Il est de convention expresse entre les parties que, lorsque la loi le prévoit, le présent accord peut être complété par des dispositions unilatérales prises par la direction.

1.2.1. Définition


Les parties signataires ont souhaité rappeler la définition du temps de travail effectif telle qu’elle résulte du Code du Travail Article L. 3121-1 :
« La durée du travail effectif est le temps pendant lequel le salarié est à la disposition de l'employeur et se conforme à ses directives sans pouvoir vaquer librement à des occupations personnelles ».

1.2.2. Temps de repos


Par définition, la convention de forfait en jours sur l’année est exclusive de tout décompte du temps de travail, limitant le suivi de l’activité du salarié ayant accepté de travailler sous cette forme d’aménagement individuel du temps de travail, au nombre de jours sur la période de référence.

Toutefois il apparaît essentiel de rappeler qu’en application des articles L. 3131-1 à L. 3132-3 du Code du travail :
  • la durée minimale de repos entre deux périodes journalières de travail est de 11 heures consécutives ;
  • la durée minimale du repos hebdomadaire est de 24 heures, auxquelles s’ajoutent 11 heures de repos quotidien (soit 35 heures) et le repos hebdomadaire est donné en principe le dimanche.

Il est rappelé que les salariés amenés à travailler sous forme de forfait en jours s’engagent en toutes circonstances à respecter une durée raisonnable de travail journalier et hebdomadaire, sous le contrôle de leur hiérarchie.

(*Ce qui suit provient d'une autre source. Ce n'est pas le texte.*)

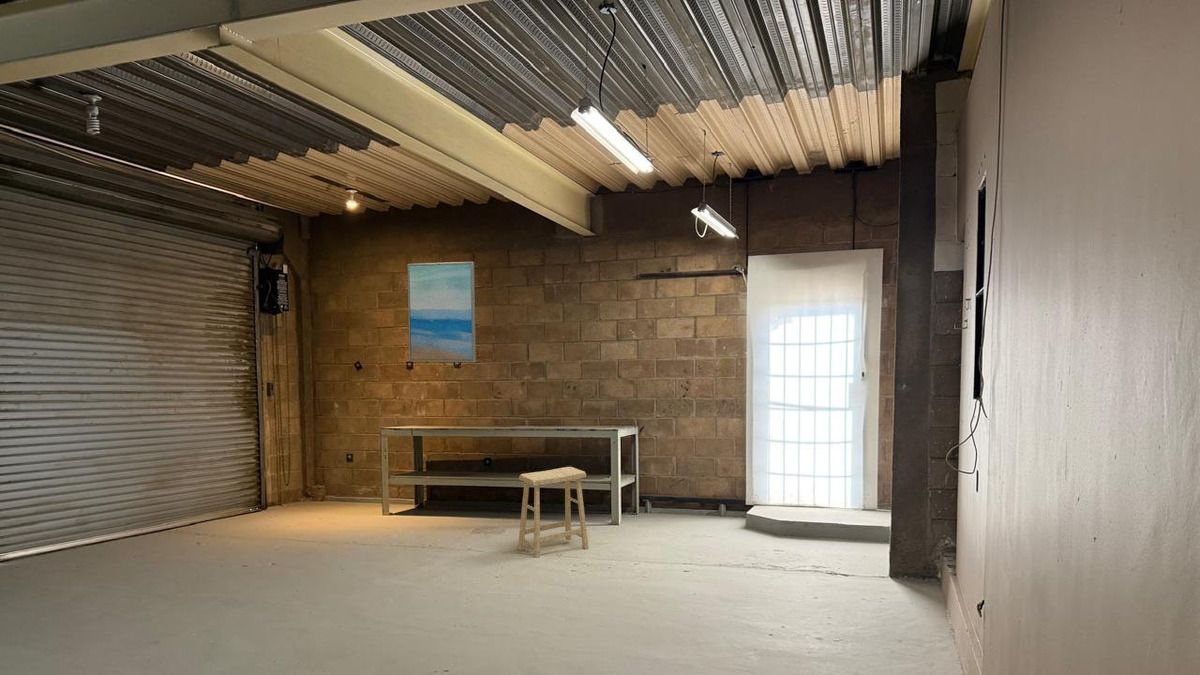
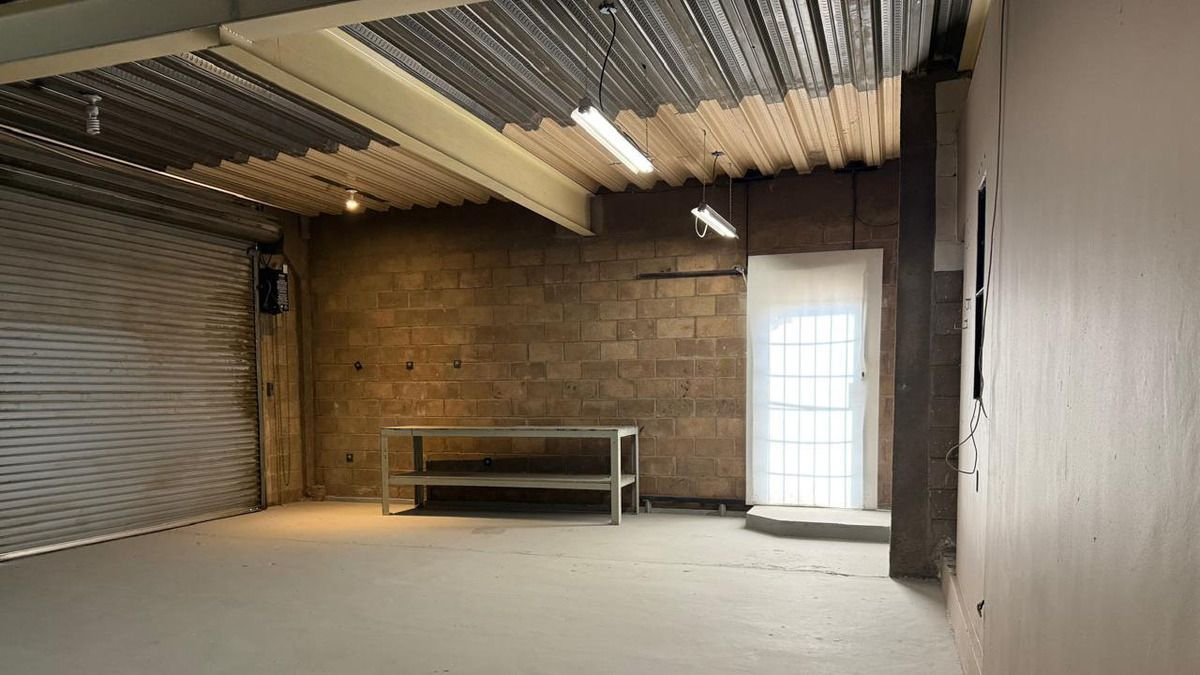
- wall art [407,261,477,363]
- stool [517,466,590,559]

Les dispositions conventionnelles peuvent déroger aux conditions réglementaires.
Pour rappel et sans que cela présage des dispositions conventionnelles futures, l’article 55 Repos hebdomadaire, jours fériés et repos quotidien, de la Convention collective Conseil et service énonce ce qui suit :
  • Repos hebdomadaire
En règle générale, le repos hebdomadaire est attribué le dimanche.
Il peut être dérogé de plein droit à ce principe pour certaines activités et dans certaines conditions prévues par les dispositions légales et réglementaires.
Dans cette hypothèse, le repos hebdomadaire peut être donné soit toute l'année, soit à certaines époques de l'année, selon la procédure et les modalités prévues par l'article L. 714-1 du Code rural et de la pêche maritime.
Conformément aux dispositions légales, le travail du dimanche et des jours fériés est compensé par un temps de récupération de 1.5 jours de repos.

  • Repos quotidien
La durée du repos quotidien est au minimum égale à celle fixée par les dispositions légales.Toutefois, pour les agents effectuant consécutivement les contrôles de la traite du soir et de celle du lendemain, la durée du repos quotidien peut être réduite dans les conditions légales, sans être inférieure à 9 heures consécutives.
En contrepartie, les salariés concernés bénéficient :
-  à l'occasion d'un jour férié correspondant à un jour ouvré, d’un repos de 24 heure consécutif comprenant tout ou partie du jour férié ;
-  de la garantie d'un repos hebdomadaire de 48 heures consécutives incluant le dimanche sans possibilité de dérogation prévue à l'article 55.1 ci-dessus.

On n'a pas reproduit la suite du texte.